(EXERCISE DIRECTIONS) Retype only the lines below from the one with "생성 | 수동 생성 |" to the one with "### OPTIMAL 2025 ALGORITHM DASHBOARD STACK", inclusive, skipping every image.

(Source texts of formatted documents)

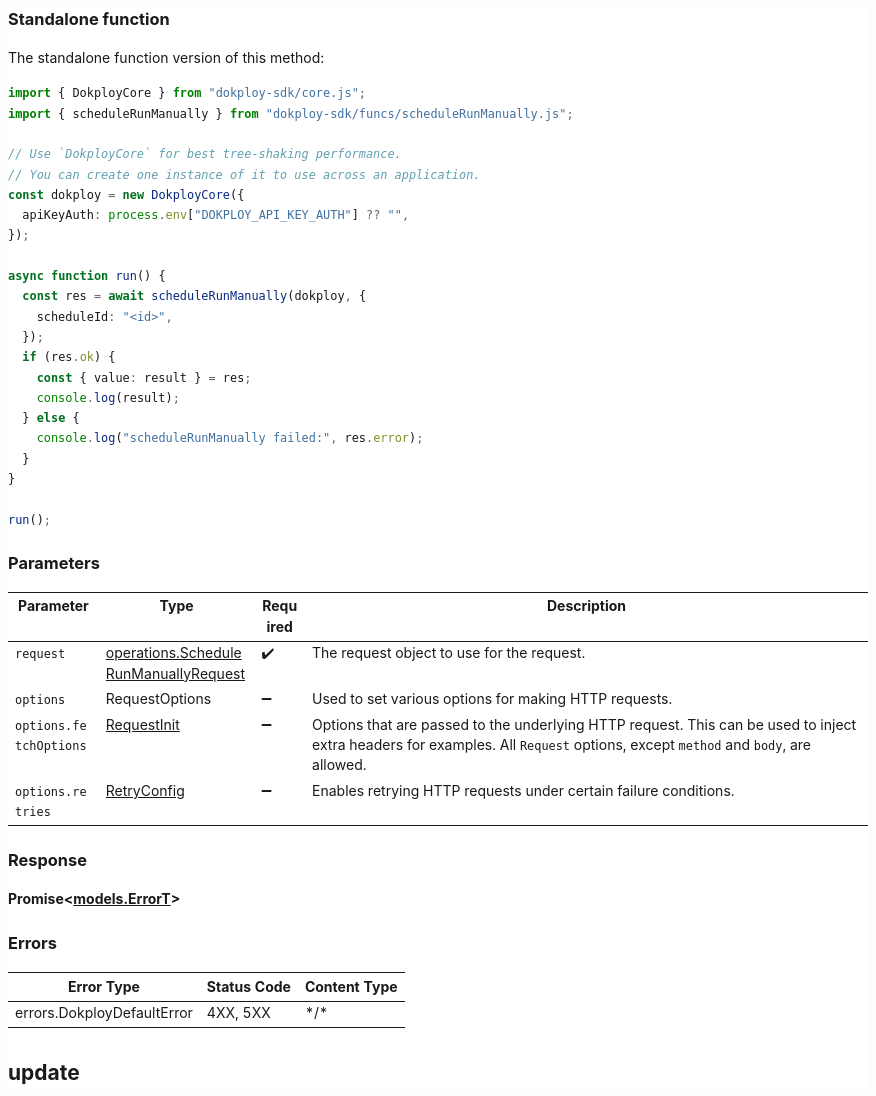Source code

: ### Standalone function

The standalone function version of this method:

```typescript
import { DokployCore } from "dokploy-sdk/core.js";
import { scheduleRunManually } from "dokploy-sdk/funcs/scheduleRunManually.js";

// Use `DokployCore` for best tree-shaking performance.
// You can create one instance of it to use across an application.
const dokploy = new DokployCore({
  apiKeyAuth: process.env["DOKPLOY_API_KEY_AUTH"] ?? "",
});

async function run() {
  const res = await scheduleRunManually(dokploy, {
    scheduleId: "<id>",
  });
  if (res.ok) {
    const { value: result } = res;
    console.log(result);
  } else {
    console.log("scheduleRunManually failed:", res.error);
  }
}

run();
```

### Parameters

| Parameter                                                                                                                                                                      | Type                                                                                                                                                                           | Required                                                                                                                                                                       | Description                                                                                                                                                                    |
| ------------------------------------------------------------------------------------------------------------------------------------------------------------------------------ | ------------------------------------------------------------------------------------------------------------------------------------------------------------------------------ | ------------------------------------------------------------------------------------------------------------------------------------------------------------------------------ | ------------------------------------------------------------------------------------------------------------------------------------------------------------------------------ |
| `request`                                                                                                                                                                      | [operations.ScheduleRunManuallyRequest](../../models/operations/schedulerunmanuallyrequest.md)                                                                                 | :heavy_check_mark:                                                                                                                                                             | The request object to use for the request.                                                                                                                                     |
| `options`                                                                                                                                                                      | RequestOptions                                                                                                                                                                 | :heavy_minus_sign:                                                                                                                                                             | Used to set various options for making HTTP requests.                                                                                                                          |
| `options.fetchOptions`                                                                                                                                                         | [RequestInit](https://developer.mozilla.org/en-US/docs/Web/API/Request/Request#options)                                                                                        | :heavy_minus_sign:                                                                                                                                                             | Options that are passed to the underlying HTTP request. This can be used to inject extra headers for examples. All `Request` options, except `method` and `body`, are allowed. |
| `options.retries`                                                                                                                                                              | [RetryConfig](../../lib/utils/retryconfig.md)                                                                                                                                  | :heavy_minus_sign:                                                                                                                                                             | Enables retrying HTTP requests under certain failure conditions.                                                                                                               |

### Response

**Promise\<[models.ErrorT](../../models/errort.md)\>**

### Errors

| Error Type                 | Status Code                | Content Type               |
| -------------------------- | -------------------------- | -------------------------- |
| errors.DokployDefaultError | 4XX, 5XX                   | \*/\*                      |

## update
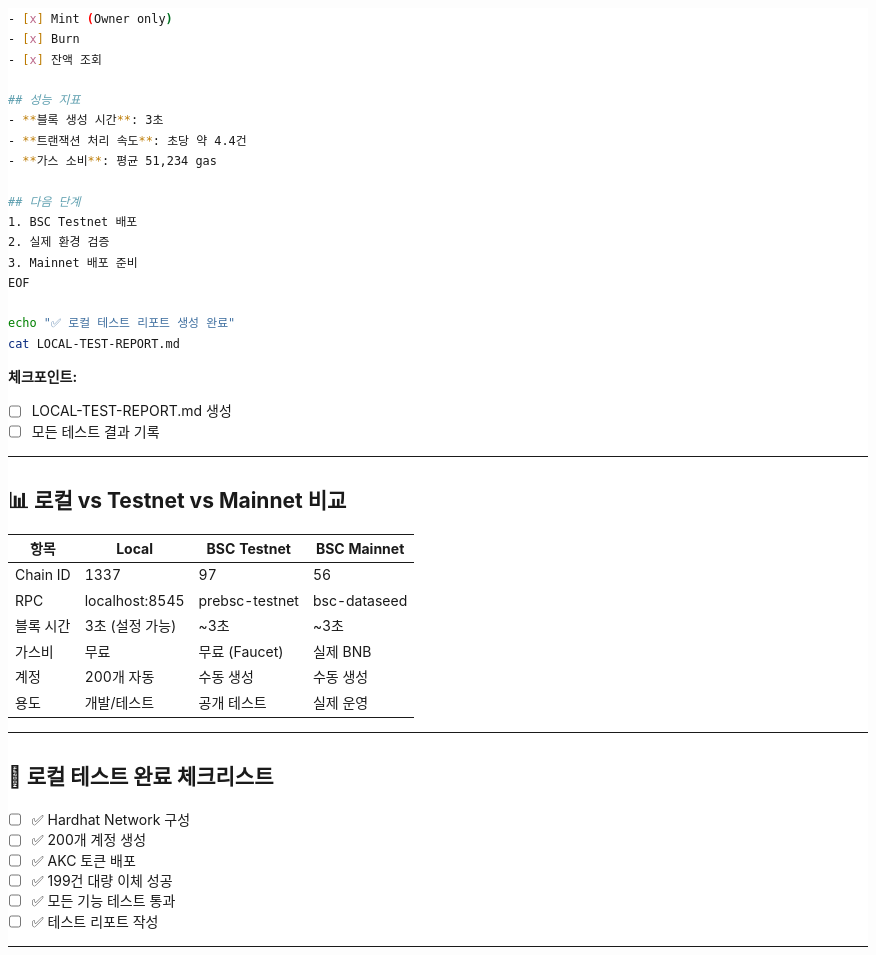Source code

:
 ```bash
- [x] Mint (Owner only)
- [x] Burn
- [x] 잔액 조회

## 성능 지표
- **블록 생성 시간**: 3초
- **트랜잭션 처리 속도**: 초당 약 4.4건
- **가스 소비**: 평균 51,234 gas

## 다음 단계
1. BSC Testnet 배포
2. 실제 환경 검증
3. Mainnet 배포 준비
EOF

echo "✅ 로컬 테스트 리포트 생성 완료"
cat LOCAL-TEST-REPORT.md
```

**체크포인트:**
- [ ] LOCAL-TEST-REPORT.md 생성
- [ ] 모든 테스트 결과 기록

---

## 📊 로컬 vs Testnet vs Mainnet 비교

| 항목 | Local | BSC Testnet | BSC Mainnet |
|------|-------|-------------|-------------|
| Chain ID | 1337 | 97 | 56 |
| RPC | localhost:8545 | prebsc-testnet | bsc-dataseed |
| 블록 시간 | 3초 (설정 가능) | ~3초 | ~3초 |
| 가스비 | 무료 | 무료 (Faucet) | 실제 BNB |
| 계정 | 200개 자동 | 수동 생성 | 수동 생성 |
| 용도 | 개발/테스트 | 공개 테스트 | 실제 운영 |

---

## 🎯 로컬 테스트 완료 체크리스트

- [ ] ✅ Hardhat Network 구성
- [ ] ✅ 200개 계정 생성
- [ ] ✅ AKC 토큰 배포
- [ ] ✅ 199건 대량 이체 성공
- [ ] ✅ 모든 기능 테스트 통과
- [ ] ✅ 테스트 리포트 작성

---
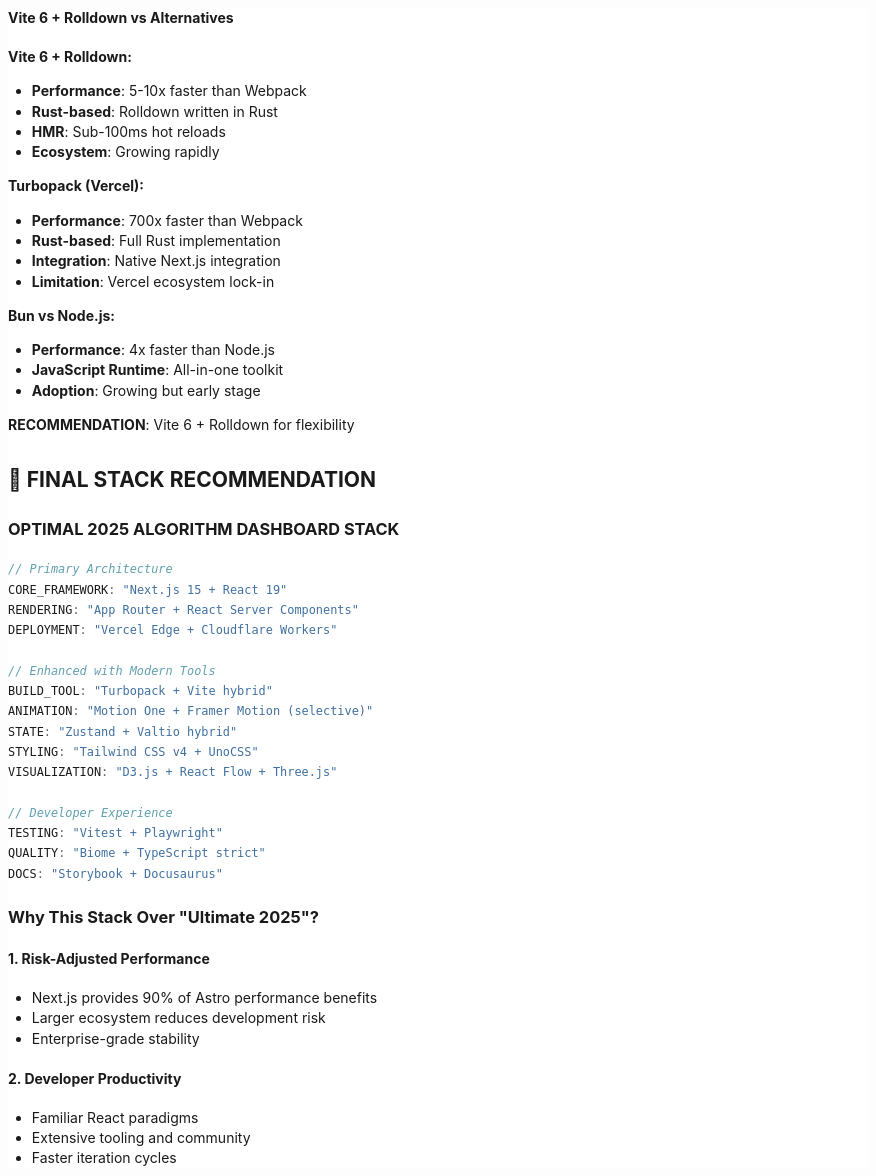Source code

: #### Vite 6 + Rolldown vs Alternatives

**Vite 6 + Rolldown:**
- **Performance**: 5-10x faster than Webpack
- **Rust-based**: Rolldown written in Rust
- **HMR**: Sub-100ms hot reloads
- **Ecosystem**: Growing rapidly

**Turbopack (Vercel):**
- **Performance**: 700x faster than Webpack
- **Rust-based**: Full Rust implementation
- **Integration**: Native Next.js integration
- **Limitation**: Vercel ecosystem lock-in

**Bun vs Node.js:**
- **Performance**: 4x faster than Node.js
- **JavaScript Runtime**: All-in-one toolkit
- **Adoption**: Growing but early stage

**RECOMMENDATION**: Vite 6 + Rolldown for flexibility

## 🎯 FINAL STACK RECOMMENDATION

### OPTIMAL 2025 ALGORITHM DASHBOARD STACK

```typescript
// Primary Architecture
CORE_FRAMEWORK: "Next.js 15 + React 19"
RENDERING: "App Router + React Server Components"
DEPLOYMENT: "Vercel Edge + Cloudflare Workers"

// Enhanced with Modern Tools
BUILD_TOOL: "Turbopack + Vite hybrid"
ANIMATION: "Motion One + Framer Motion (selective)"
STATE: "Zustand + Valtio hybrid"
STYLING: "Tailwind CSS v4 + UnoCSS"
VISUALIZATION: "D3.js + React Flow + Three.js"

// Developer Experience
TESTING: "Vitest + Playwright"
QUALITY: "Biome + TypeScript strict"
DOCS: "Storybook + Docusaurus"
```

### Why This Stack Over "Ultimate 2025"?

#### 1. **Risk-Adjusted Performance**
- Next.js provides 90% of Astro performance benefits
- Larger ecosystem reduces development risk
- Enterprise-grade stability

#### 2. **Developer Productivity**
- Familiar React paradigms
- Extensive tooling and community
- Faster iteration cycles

(SOLVED EXERCISE)
| 계정 | 200개 자동 | 수동 생성 | 수동 생성 |
| 용도 | 개발/테스트 | 공개 테스트 | 실제 운영 |

---

## 🎯 로컬 테스트 완료 체크리스트

- [ ] ✅ Hardhat Network 구성
- [ ] ✅ 200개 계정 생성
- [ ] ✅ AKC 토큰 배포
- [ ] ✅ 199건 대량 이체 성공
- [ ] ✅ 모든 기능 테스트 통과
- [ ] ✅ 테스트 리포트 작성

---
Source code

: #### Vite 6 + Rolldown vs Alternatives

**Vite 6 + Rolldown:**
- **Performance**: 5-10x faster than Webpack
- **Rust-based**: Rolldown written in Rust
- **HMR**: Sub-100ms hot reloads
- **Ecosystem**: Growing rapidly

**Turbopack (Vercel):**
- **Performance**: 700x faster than Webpack
- **Rust-based**: Full Rust implementation
- **Integration**: Native Next.js integration
- **Limitation**: Vercel ecosystem lock-in

**Bun vs Node.js:**
- **Performance**: 4x faster than Node.js
- **JavaScript Runtime**: All-in-one toolkit
- **Adoption**: Growing but early stage

**RECOMMENDATION**: Vite 6 + Rolldown for flexibility

## 🎯 FINAL STACK RECOMMENDATION

### OPTIMAL 2025 ALGORITHM DASHBOARD STACK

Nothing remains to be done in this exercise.